If I had to classify the woodland type I'd put it down as W10. The mixture of trees are all broadleaf and there's a mixture of sessile oak, birch (downy and silver), hazel, holly with smatterings of poplar, rowan, beech and sycamore.

There is also a tonne of bracken which needs to be taken care of. Sadly we cannot introduce pigs into the woodland because we'd have to fence it off. We're just going to have to trample it down and remove the rhizomes over the next few years.

A view of one of the glades, which need some bracken management
nibbling away at the lightening tree

Hazard Trees

There are a lot of hazard trees in the woodland. When we started looking around the place I came to the conclusion it was going to cost us a small fortune to properly take care of the woodland if we were going to hire the work in. At this point in time I didn't have the skills to work safely with the types of damage you can see in this photo.

It was trees like this that gave birth to the idea of a life of treedom. I knew I had to learn how to deal with this stuff (without killing myself or someone else) and I also knew that I had to find a way to get the woodland "working" in some sense. That's when it all kind of came together.

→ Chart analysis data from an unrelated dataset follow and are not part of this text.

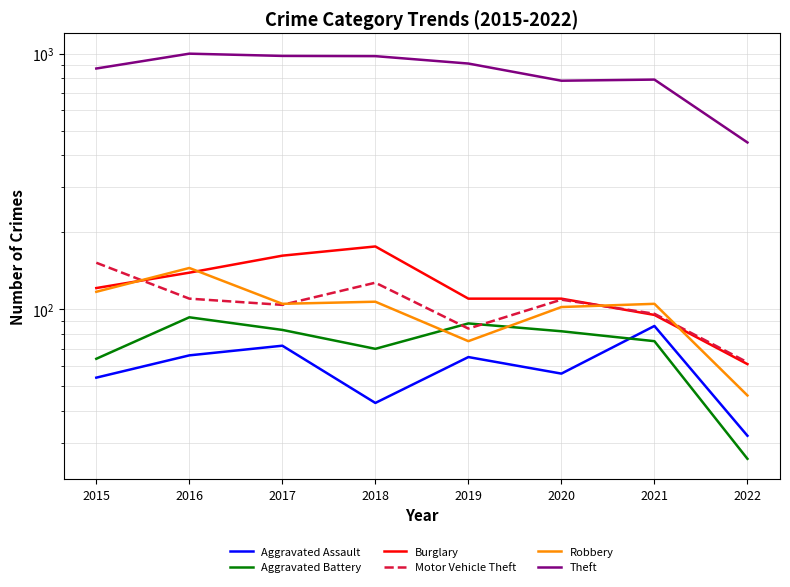

Which label corresponds to the largest value in the chart?

2016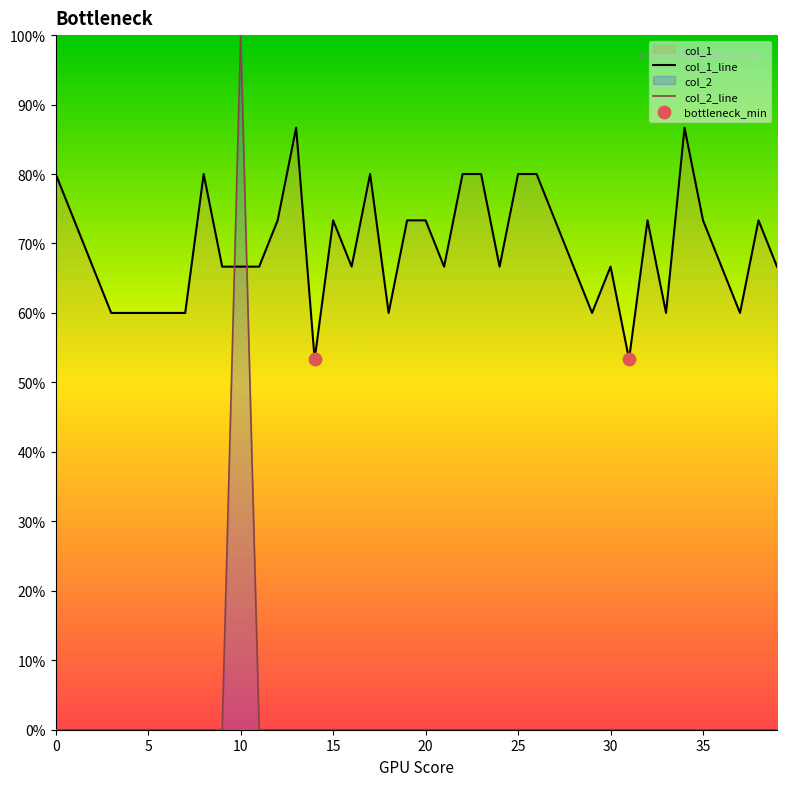

Which series contains the highest Y value?

col_2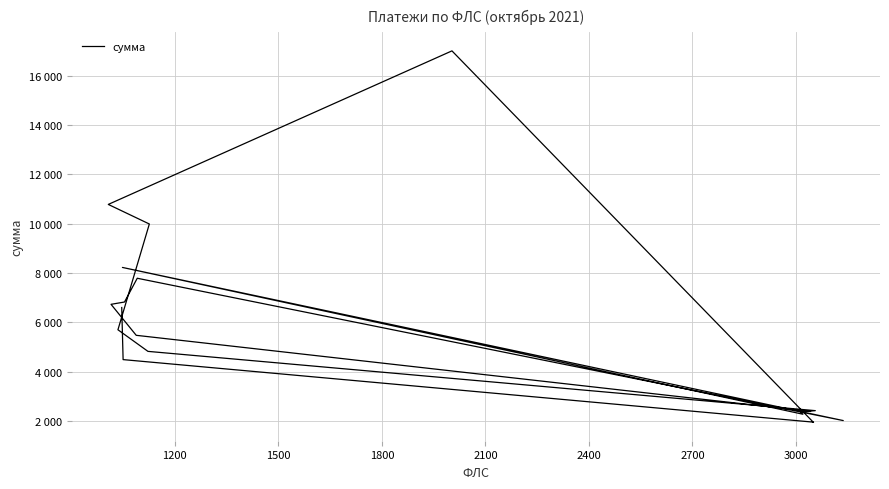

Reading left to right, transcribe all the data shown in this chart.

2395.1	5478.7	6734.1	6827.5	7790.2	2025.4	8228.4	2282.6	2379.0	2379.0	2427.3	4828.3	5703.8	9987.8	10780.6	17000.0	1961.1	1961.1	4494.6	6604.8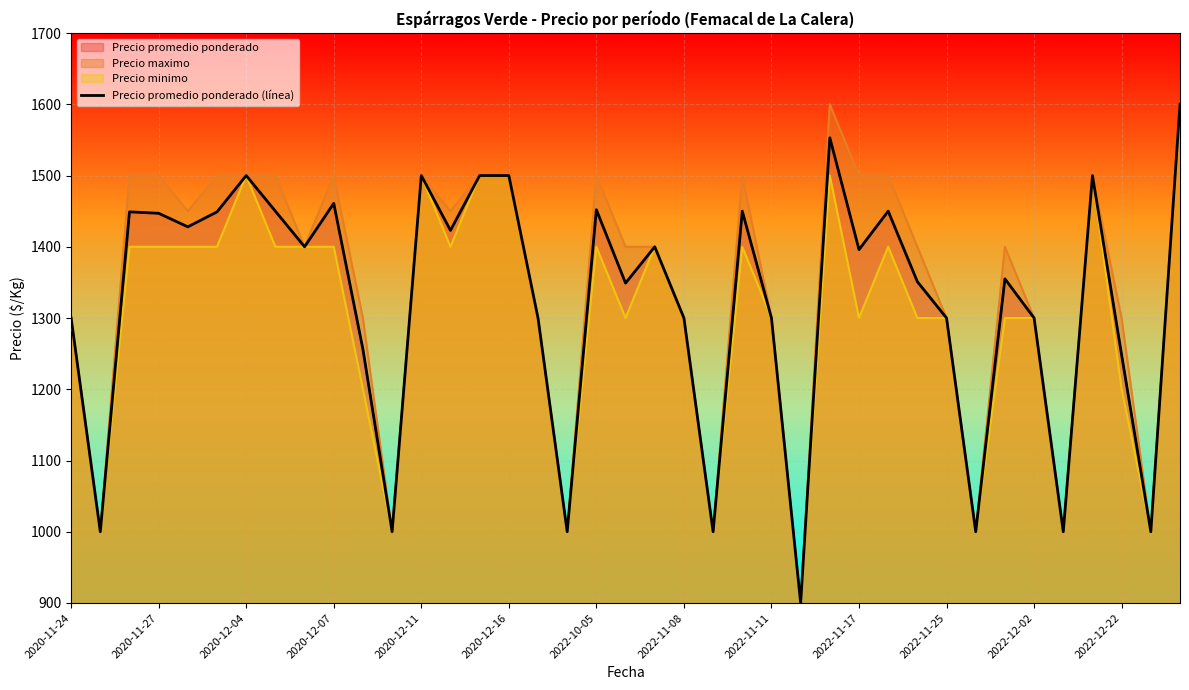

What is the difference between the values at 18 and 29?

101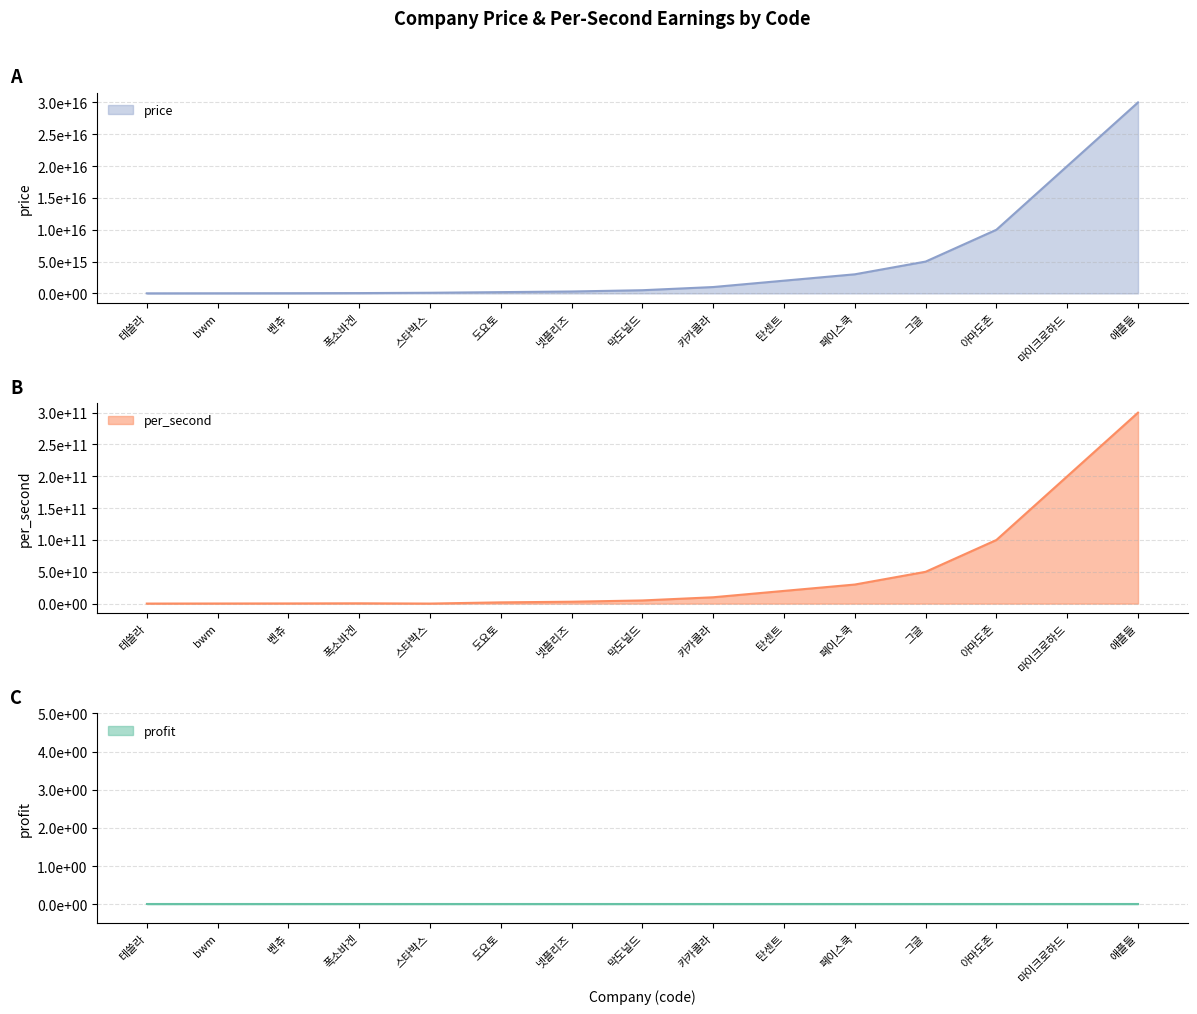

In per_second, how many points are lower than both neighbors (excluding endpoints)?

1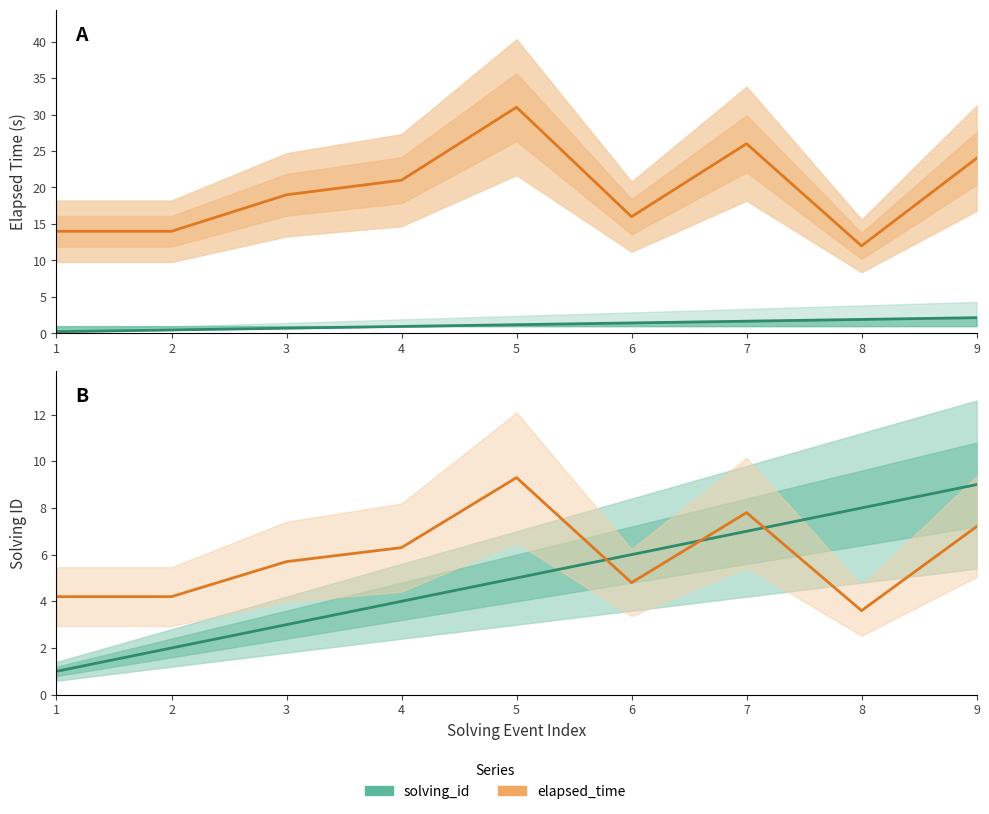

Reading left to right, list all the values displayed in this chart.

elapsed_time: 4.2	4.2	5.7	6.3	9.3	4.8	7.8	3.6	7.2
solving_id: 1.0	2.0	3.0	4.0	5.0	6.0	7.0	8.0	9.0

You can read more about how Life of Treedom got started on my substack.

The Woodland Management Plan

We've had the woodland for almost a year now and we've been using that time to chill in it and take out some of the easier hazard trees which has made lovely firewood. However, we'll be setting up a woodland management plan to bring our section back into some kind of functional vitality that supports the rich ecosystem of wildlife here.

The plan for this year will focus on dealing with the hazard trees, getting a small section of bracken under control ( so we have somewhere lovely to set up a camp) and properly mapping out the woodland along with a full inventory of tree stock, health and identifying what needs to come out, what needs to go in and what we can do in order to get the hazel coppicing back into a rotation. If you want to follow along with this I'd suggest you head over to my substack and subscribe for free.

Taking care of stuff like this is a priority
There is a lot of holly, next year we'll be selling what we can

Income

We want to put this woodland to work without compromising the delicate ecosystem at play and we're confident we can do that. After all, our ancestors made their livings from woodlands and there is something to the saying "the woodland that pays, is a woodland that stays".

We'll be selling goods and resources from things we've been able to sustainably harvest from the woodland on our Etsy store. Sustainable is the keyword here and that's why we're taking an inventory of everything so we can calculate the growth rate and get an idea of what the ecosystem needs and what it can spare.